Mehdi Nemmouche is not only the alleged murderer of the Jewish Museum in Brussels. He was also the jailer of French hostages held in Syria at the beginning of this year. The information was transmitted by the Directorate General of Internal Security (ISB) to the anti-terrorist section of the Paris prosecutor reveals the newspaper Le Monde. Information confirmed by a former hostage Nicolas Henin who told the magazine Le Point, her employer, that Nemmouche had been one of his captors during his detention. The alleged killer of the Jewish Museum in Brussels has “occupied” the journalist between July and December 2013, according to Le Point.
The information, collected according to a police source when the four French journalists hostage in Syria released in April – Nicolas Henin, Peter Torres, Didier Francis and Edward Eliasson acknowledged Nemmouche on pictures after his arrest in late May, was to remain secret.
But the weekly Le Point published excerpts of his testimony “chilling” after revelations of the World. Marie-Laure Ingouf, lawyer Nicolas Henin, confirmed to AFP that “Nemmouche was one of his captors.” “All the hostages confirmed.
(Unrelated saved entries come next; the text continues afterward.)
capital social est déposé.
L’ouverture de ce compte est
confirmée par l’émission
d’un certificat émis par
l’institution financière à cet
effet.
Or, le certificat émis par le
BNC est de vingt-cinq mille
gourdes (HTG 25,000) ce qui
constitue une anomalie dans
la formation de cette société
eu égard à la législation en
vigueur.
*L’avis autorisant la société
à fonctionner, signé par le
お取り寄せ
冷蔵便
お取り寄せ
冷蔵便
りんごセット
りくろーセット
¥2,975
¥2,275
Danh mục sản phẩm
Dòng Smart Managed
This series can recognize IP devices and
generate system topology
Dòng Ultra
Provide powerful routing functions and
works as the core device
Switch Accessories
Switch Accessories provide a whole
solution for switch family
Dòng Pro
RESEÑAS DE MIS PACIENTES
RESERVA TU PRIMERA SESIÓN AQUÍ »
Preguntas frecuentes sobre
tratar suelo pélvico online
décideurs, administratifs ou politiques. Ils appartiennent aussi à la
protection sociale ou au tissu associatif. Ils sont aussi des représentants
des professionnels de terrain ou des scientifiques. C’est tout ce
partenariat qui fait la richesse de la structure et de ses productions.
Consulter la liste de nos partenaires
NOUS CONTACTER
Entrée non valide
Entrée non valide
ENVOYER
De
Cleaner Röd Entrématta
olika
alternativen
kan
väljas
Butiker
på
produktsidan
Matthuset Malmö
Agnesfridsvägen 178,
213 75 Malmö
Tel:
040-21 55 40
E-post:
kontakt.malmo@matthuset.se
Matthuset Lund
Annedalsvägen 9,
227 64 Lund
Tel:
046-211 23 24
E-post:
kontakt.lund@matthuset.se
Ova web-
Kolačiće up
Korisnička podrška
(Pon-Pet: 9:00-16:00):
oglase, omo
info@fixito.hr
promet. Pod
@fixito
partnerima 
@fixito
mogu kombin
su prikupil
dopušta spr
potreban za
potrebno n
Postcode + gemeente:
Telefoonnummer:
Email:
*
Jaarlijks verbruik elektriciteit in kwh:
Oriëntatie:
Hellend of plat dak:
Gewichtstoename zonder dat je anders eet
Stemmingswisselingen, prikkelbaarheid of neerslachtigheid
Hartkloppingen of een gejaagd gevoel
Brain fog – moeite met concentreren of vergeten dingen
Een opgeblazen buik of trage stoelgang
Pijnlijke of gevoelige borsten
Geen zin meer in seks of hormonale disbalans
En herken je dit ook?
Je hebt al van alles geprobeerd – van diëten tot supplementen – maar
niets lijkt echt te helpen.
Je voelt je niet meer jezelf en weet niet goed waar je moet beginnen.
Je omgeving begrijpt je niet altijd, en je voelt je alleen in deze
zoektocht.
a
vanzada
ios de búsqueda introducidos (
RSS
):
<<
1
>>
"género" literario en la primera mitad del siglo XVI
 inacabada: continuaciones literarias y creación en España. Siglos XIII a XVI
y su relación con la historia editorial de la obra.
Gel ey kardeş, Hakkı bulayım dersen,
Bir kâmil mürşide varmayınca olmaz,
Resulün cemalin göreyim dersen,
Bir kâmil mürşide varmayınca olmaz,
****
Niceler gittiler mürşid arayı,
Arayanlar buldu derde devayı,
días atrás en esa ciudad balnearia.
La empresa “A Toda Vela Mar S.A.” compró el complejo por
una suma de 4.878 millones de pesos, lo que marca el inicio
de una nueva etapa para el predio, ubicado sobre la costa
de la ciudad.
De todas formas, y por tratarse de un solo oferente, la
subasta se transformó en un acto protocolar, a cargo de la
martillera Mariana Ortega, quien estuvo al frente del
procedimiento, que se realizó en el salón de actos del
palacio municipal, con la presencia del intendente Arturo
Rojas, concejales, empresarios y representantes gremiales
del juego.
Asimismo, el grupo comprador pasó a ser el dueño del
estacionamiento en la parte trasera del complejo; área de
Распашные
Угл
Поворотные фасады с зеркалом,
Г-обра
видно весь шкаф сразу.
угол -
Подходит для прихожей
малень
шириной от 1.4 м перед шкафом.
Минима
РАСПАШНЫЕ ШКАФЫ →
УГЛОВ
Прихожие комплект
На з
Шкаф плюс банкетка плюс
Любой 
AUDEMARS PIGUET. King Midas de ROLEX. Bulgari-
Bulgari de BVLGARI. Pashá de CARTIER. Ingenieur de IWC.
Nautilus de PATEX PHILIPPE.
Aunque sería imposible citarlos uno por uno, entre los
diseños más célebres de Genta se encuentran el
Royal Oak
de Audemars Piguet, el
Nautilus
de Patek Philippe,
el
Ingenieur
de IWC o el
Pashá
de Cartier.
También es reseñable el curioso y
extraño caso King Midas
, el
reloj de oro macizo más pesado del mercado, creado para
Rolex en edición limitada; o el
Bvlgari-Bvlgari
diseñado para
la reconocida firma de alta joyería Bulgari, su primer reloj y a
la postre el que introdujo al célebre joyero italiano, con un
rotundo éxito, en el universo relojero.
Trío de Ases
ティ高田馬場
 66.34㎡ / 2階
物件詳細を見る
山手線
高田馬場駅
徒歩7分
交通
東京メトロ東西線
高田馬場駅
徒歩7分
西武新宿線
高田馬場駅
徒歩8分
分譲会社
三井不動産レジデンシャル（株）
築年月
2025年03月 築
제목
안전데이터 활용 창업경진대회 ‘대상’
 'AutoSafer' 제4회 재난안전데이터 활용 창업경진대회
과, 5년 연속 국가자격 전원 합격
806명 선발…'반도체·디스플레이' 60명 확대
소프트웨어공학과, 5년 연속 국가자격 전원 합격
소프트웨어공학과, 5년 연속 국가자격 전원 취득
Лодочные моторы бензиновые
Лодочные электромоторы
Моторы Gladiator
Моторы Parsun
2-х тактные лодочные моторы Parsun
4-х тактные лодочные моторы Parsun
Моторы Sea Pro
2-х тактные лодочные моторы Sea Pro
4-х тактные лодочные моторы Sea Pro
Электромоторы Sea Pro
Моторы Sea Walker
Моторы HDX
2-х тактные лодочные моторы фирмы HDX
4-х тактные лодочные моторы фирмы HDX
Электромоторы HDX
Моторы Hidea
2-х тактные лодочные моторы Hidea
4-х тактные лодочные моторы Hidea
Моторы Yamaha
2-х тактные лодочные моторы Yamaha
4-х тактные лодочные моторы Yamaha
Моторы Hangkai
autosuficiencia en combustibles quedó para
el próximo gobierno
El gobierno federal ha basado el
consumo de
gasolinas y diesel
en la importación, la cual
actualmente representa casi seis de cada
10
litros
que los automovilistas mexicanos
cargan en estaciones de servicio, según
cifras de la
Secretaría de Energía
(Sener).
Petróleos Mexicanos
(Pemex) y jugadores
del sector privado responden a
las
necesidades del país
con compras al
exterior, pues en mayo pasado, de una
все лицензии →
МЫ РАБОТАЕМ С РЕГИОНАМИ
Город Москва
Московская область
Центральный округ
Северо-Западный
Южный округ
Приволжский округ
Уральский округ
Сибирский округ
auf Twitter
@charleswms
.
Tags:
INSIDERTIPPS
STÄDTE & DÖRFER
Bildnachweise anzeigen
They lived with him for several months,” she has said.
“When Nemmouche did not sing, he tortured”
In the first excerpts of his testimony, Nicolas Henin Nemmouche describes a “member of a small group of French whose coming terrorized the fifty Syrian prisoners in neighboring cells. Each evening, blows began to rain in the room in which I myself was interviewed. The torture lasted all night until the dawn prayer. Aux screams of prisoners sometimes met yelps in French. ”
“When Nemmouche did not sing, he tortured,” describes the reporter, whose story evokes according to Le Point an “egocentric jailer and storyteller for whom jihad is ultimately that an excuse to satisfy his morbid thirst for knowledge. A lost young man and perverse. ”
Memories of the hostages do not match
Didier François, the one of four journalists who were kidnapped in Syria with Nicolas Henin, the revelations in the press “is a real problem for the investigation.” “It’s irresponsible,” said Libération Didier François, a journalist for Europe 1 “I think it’s dangerous to go out this information. This poses a real problem for the investigation, for witnesses and for hostages stayed there. “” Unfortunately, this serves to alert other kidnappers on the fact that the French services holding items on the members of this terrorist group who perpetrated the attacks. Suddenly, it will allow them to protect themselves This endangers the work of specialists against terrorism and French citizens, “he said.
Contacted by Reuters, the Paris prosecutor said he would not comment. For its part, the Interior Minister, Bernard Cazeneuve, said the police had “sent for trial of evidence suggesting that (Nemmouche) could be the jailer of our hostages,” confirming Information World. “It is justice to do its job. This fatal character must be judged, he will be,” said the minister.
VIDEO. Nemmouche jailer: “No wonder”
VIDEO. The golf Mehdi Nemmouche
GRAPHICS. Who is Mehdi Nemmouche
This Franco-Algerian, 29, arrested on May 30 in Marseille when he got off a bus from Belgium, was delivered late July the Belgian authorities. Journalists Didier François, Edouard Elias, Henin and Pierre Nicolas Torres, was released in April after spending ten months in the hands of an Islamic group in Syria.
Mehdi Nemmouche, which is silent on the facts alleged against him, is scheduled to appear Sept. 12 in front of the Council Chamber in Brussels. This instruction court must decide whether to extend his detention, according to his Belgian lawyer, Henri Laquay.
In France, a preliminary investigation was opened by the prosecutor of Paris in 2013 for “kidnapping in connection with a terrorist enterprise” following the abduction of French journalists Syria. The other was after the arrest of Mehdi Nemmouche for “murder, attempted murder, possession and transportation of weapon in connection with a terrorist enterprise”.